■ **EXTRAIT DU TEXTE**:
───
En ce mois de mars encore très froid, il a fait bon se réfugier dans les salles de cinéma. Voici donc un petit aperçu des pellicules (terme un peu anachronique, il est vrai) vues ce dernier mois, avec une variation autour des contes, un deuil avec des islandais, un avion en rotation au dessus de l'Espagne. Trois films plaisants, agréables à la vision, mais auxquels il manque une pointe de je ne sais quoi pour en faire des films marquants.
Agnès Jaoui revient derrière la caméra avec Au bout du conte, film autour du mythe de l'amour éternel et partagé, agrémenté de références multiples et plus ou moins explicites aux contes qui marquent l'imaginaire collectif. Marianne (Agnès Jaoui) a du mal à organiser sa vie : son ex-mari a la garde des enfants, elle n'ose pas utiliser sa voiture et ses cours avec le moniteur d'auto-école (Jean-Pierre Bacri) ne la rassurent pas totalement. Régulièrement, elle héberge sa nièce Laure (Agathe Bonitzer, qui confirme tout son talent). Cette dernière est éprise d'un jeune musicien, Sandro (Arthur Dupont, fils de Jean-Pierre Bacri), qui sera détrôné par un célèbre critique musical (Benjamin Biolay dans un rôle très réussi).
L'intrigue du film est assez morcelée, comme souvent dans les films scénarisés par Bacri-Jaoui : de nombreux personnages apparaissent dans l'intrigue, qui prend des directions multiples et diverses. Ainsi, on passe d'une histoire d'industriel pollueur à celle d'un spectacle pour enfant, et on s'échappe dans les bois ou dans les studios de répétition d'un ensemble de musique contemporaine. Du coup, on perd parfois un peu le fil, mais l'ensemble reste assez réjouissant. Le casting est plaisant, avec notamment les seconds rôles de Dominique Valadié et de Didier Sandre. Quelques scènes sont très drôles (dans la voiture d'auto-école) mais il est vrai que l'ensemble manque peut-être un peu de profondeur.
───
■ **LIGNES FOURNIES**:
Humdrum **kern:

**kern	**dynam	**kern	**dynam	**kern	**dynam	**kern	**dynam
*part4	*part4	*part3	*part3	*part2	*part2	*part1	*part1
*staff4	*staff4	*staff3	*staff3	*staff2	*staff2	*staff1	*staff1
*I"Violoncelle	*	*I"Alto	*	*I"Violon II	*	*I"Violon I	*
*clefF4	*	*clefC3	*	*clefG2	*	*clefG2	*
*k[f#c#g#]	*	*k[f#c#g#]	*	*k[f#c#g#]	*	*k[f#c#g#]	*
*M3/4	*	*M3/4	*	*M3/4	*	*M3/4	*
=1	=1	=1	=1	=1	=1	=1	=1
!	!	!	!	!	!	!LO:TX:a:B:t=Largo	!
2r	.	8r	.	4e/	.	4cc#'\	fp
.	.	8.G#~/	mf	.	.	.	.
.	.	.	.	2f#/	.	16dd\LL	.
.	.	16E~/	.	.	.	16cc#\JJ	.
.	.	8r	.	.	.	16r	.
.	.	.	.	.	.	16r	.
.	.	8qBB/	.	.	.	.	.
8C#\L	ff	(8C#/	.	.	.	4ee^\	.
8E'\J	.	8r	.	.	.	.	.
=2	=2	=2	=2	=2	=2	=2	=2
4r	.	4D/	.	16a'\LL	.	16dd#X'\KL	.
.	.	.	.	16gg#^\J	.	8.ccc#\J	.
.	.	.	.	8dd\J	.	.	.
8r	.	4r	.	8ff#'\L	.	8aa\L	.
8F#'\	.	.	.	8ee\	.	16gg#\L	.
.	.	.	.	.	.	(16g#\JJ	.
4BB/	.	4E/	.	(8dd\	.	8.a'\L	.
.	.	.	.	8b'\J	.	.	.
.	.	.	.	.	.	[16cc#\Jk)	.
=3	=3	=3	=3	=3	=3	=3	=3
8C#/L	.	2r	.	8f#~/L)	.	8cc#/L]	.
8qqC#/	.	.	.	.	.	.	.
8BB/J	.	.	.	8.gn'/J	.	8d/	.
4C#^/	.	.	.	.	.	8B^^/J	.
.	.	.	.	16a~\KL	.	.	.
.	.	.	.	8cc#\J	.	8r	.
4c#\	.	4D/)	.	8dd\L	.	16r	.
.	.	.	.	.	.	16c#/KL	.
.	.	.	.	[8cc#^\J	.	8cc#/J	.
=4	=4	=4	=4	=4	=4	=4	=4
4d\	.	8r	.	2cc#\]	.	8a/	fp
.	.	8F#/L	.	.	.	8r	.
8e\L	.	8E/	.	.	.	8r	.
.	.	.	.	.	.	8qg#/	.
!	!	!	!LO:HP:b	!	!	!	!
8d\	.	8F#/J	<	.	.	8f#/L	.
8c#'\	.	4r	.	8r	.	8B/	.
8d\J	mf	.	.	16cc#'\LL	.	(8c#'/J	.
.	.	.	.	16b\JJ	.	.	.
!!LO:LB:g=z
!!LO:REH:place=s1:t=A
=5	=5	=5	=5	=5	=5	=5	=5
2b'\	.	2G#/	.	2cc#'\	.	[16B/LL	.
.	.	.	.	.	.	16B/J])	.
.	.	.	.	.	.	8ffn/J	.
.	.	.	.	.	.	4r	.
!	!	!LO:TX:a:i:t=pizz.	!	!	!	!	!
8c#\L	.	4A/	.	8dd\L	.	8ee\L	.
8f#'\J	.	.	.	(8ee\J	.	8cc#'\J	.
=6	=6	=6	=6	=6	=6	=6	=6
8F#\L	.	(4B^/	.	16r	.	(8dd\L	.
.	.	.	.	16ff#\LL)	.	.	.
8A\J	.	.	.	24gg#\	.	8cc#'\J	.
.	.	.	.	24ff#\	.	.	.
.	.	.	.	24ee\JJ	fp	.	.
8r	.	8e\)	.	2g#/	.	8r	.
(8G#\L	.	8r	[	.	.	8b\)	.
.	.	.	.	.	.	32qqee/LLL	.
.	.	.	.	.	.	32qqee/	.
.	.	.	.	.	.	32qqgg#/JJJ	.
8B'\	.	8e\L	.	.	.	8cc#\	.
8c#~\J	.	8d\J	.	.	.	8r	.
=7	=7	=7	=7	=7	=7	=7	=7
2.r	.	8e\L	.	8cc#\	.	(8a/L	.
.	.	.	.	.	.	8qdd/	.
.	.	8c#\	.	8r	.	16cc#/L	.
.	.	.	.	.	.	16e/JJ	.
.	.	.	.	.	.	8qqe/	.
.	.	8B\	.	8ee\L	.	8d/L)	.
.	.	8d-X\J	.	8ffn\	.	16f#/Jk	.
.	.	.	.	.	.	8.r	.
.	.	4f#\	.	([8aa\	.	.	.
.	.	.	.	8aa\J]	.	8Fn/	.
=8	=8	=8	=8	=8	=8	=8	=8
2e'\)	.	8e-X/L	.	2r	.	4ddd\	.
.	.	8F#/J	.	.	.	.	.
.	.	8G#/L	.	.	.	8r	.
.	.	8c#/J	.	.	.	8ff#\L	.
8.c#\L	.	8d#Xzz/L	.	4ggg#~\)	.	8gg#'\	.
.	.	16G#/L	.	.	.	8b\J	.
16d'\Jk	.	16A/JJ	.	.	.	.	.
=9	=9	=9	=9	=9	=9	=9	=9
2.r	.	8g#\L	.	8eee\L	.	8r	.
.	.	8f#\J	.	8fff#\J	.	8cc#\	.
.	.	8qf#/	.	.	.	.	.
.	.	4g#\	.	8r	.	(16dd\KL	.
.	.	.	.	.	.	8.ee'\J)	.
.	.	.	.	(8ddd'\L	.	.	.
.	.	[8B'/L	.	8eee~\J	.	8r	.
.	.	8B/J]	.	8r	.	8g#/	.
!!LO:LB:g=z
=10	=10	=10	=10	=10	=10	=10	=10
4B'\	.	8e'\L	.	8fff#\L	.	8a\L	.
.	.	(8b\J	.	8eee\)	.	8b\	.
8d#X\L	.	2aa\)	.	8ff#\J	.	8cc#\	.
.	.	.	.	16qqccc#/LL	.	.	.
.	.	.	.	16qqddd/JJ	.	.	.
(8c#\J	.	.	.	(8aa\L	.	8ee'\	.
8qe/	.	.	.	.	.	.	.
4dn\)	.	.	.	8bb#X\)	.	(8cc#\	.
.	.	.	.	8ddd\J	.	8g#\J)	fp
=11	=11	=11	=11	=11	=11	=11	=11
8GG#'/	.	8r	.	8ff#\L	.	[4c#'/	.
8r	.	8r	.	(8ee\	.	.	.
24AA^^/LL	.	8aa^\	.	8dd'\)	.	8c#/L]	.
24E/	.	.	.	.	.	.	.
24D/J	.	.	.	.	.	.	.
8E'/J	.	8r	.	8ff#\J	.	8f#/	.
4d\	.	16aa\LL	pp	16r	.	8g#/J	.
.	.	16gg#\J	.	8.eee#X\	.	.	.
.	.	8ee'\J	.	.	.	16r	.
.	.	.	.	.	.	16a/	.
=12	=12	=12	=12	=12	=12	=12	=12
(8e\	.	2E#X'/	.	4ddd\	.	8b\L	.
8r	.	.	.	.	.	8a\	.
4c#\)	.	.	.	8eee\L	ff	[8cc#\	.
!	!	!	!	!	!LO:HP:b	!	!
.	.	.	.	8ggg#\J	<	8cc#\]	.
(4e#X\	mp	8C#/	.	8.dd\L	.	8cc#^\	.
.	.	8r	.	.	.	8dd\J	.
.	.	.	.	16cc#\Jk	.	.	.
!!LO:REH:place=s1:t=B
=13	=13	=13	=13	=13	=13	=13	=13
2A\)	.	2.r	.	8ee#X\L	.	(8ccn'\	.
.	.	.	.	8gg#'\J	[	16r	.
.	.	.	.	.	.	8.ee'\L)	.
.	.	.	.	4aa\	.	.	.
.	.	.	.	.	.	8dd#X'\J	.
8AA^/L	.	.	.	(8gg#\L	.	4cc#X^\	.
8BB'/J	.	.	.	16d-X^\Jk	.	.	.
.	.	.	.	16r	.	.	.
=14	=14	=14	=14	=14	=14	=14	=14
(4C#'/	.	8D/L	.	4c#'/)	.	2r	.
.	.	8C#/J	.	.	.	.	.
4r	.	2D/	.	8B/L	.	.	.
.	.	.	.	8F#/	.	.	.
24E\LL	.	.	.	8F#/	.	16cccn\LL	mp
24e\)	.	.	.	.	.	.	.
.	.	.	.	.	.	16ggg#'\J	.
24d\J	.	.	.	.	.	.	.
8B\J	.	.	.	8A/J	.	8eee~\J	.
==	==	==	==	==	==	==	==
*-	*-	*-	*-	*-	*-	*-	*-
───
■ **CONSIGNE**: Rédigez la suite de la chronique consacrée aux films vus au mois de mars, en reprenant après sa dernière phrase. Il n'est pas nécessaire de recourir aux lignes fournies.

■ **RÉPONSE**:
Queen of Montreuil, de Solveig Anspach, est un film assez déluré. La réalisatrice franco-islandaise reprend le personnage d'Anna, déjà aperçu dans Back soon (autre film déluré de la réalisatrice autour d'une dealeuse à Reykjavik). Ici, Anna se retrouve avec son fils à Paris, et ils ne savent pas où loger. Ils trouvent refuge à Montreuil, chez Agathe, croisée à l'aéroport avec l'urne funéraire de son mari dans les bras. Le film est une déambulation dans les rues de Montreuil et l'appartement d'Agathe devient le refuge des islandais et d'une otarie abandonnée et découverte par hasard dans le zoo de Vincennes. Le film donne lieu à de jolies scènes, notamment celles sur la grue de chantier entre Anna (Didda Jonsdottir) et le conducteur (Samir Guesmi) qui discutent de la qualité du cannabis local. Florence Loiret-Caille, qui joue Agathe, pavient à rendre de façon assez intéressante à la fois la tristesse liée au deuil de son mari, et l'aspect rêveur et hésitant de son personnage, parfois déroutaé comme lorsque la maitresse de son mari défunt débarque chez elle. Un film là encore assez plaisant, un peu plus touchant que le précedent.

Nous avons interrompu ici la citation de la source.